╭─ Source passage

Slavery is Alive in the USA and Beyond
Watermark Investigations Group has taken a positive posture in looking for and assisting in the eliminating Human Trafficking and slavery in Santa Barbara, Ventura and Los Angeles Counties. It is here among us locally. Read this and see what you can do to help.
Slavery is Alive in the USA and Beyond
By Drew Robb
It couldn’t possibly happen here in the USA and certainly not in the 21st century. Yet investigators have uncovered the shocking truth – slavery is thriving – in North America and around the globe.
One recent case involved hundreds of farm workers from poor communities in Thailand where they were making around $1,000 annually. They were offered jobs on American farm for higher pay by a company known as Global Horizons Manpower Inc. They were promised good salaries, proper housing, and a three year contract if they paid a recruitment fee on $9,500 and $21,000 (which could also be worked off via their contacts). Once they arrived in places such as Hawaii, however, they worked for little or no pay, and were not free to come and go. Threats and intimidation kept them in line. They were crammed into a large shipping container as their living quarters, with no indoor plumbing or air conditioning. Guards ensured no one escaped. Passports were confiscated. Eventually, law enforcement stumbled upon this forced agricultural labor racket and indicted eight people.

╰─
╭─ Records

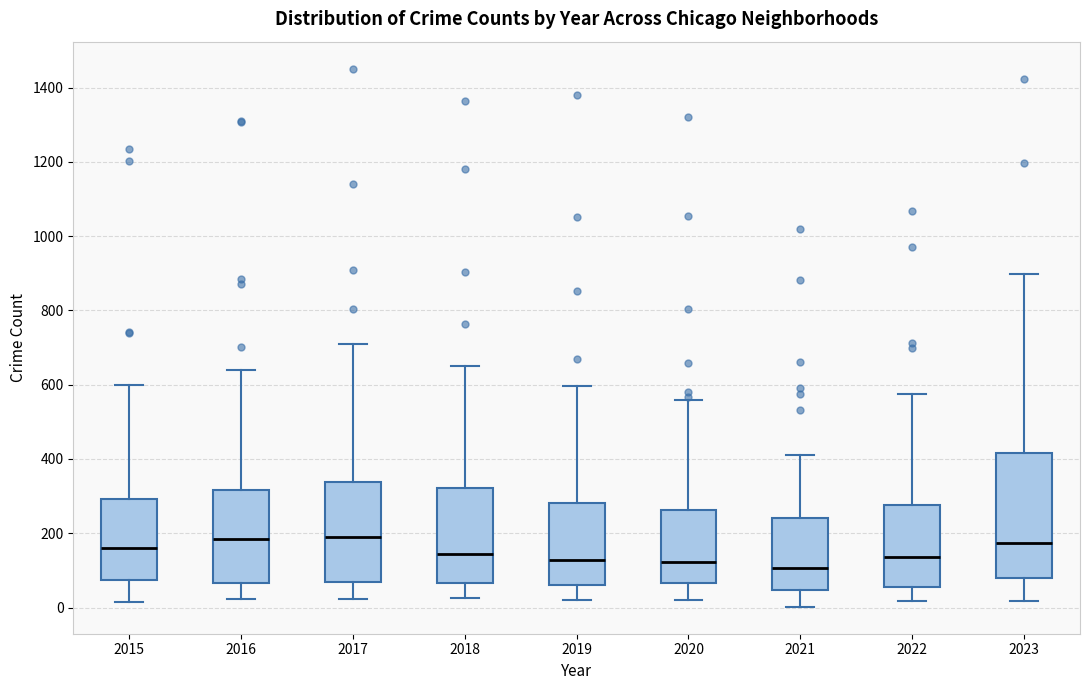

Reading left to right, transcribe this box plot: for each box, give where its median line is, the range the box spans, and where its two whiskers end, as read against the y-axis. The values are not printed on the chart, so give them approximately, as read against the axis.

2015: median 160, box 80 to 300, whiskers 20 to 600
2016: median 180, box 60 to 320, whiskers 20 to 640
2017: median 180, box 60 to 340, whiskers 20 to 720
2018: median 140, box 60 to 320, whiskers 20 to 660
2019: median 120, box 60 to 280, whiskers 20 to 600
2020: median 120, box 60 to 260, whiskers 20 to 560
2021: median 100, box 40 to 240, whiskers 0 to 420
2022: median 140, box 60 to 280, whiskers 20 to 580
2023: median 180, box 80 to 420, whiskers 20 to 900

╰─

**Assigned task:**
Please edit the slavery article between "One recent case" and "indicted eight people.", inclusive, replacing "shipping container" with "storage shed", and give that part back.

**Exercise output:**
One recent case involved hundreds of farm workers from poor communities in Thailand where they were making around $1,000 annually. They were offered jobs on American farm for higher pay by a company known as Global Horizons Manpower Inc. They were promised good salaries, proper housing, and a three year contract if they paid a recruitment fee on $9,500 and $21,000 (which could also be worked off via their contacts). Once they arrived in places such as Hawaii, however, they worked for little or no pay, and were not free to come and go. Threats and intimidation kept them in line. They were crammed into a large storage shed as their living quarters, with no indoor plumbing or air conditioning. Guards ensured no one escaped. Passports were confiscated. Eventually, law enforcement stumbled upon this forced agricultural labor racket and indicted eight people.